The savvy abstractions by Gary Peterson stand at one end of the spectrum. Loosely suggesting systems, body parts, or worlds within worlds, they combine a geo-organic vocabulary with a playful, but disquieting palette, all the while carefully avoiding representation of anything specific. Still concerned with the metaphorical potential of paint that has informed abstraction historically, peterson consciously flirts with representation, rather than abstracting something that is actual, thereby creating windows into imaginary worlds. In the middle of the spectrum are the abstractions of actual interiors by Jon Berzinski. based on photographs of the capital punishment chambers in various prisons, Berzinki's paintings blend politically loaded subject matter with pop-chartered commentary via a treatment that both reflects and deflects the cold, clinical reality that takes place there. Clearly identifiable forms combined with a nonrepresentational palette and hard geometric abstraction defy easy definition within either form. Approaching photorealism, Limor Gasko's deftly painted still lives stand at the other end of the spectrum. In compositions of arranged mice, birds, or flowers on fields of electric colors, Gasko's crisp palette blends with subtle allegories that stop short of what would be called "surrealism" but still tap into psychological responses by the viewer. Competing with her mostly solid grounds for domination, Gasko's unusually composed figures construct larger shapes and relationships commonly associated with abstraction.
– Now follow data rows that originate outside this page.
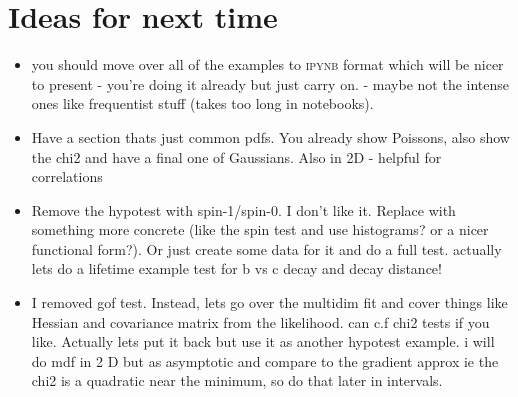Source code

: \section{Ideas for next time}

\begin{itemize}
\item you should move over all of the examples to \textsc{ipynb} format which will be nicer to present - you're doing it already but just carry on. - maybe not the intense ones like frequentist stuff (takes too long in notebooks).

\item Have a section thats just common pdfs. You already show Poissons, also show the chi2 and have a final one of Gaussians. Also in 2D - helpful for correlations 

\item Remove the hypotest with spin-1/spin-0. I don't like it. Replace with something more concrete (like the spin test and use histograms? or a nicer functional form?). Or just create some data for it and do a full test. actually lets do a lifetime example test for b vs c decay and decay distance!

\item I removed gof test. Instead, lets go over the multidim fit and cover things like Hessian and covariance matrix from the likelihood. can c.f chi2 tests if you like. 
Actually lets put it back but use it as another  hypotest example. i will do mdf in 2 D but as asymptotic and compare to the gradient approx ie the chi2 is a quadratic near the minimum, so do that later in intervals.
\end{itemize}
Of course, lingering in the shadows of this investigation and complicating any discussion of artists' goals remains the ever-present specter of irony. Although it would seem that the question of irony is no longer the tenure of the artist alone (it's now at least partially decided by the viewer as well), the emergence of overlapping similarities between forms in contemporary painting seem to render the question less relevant.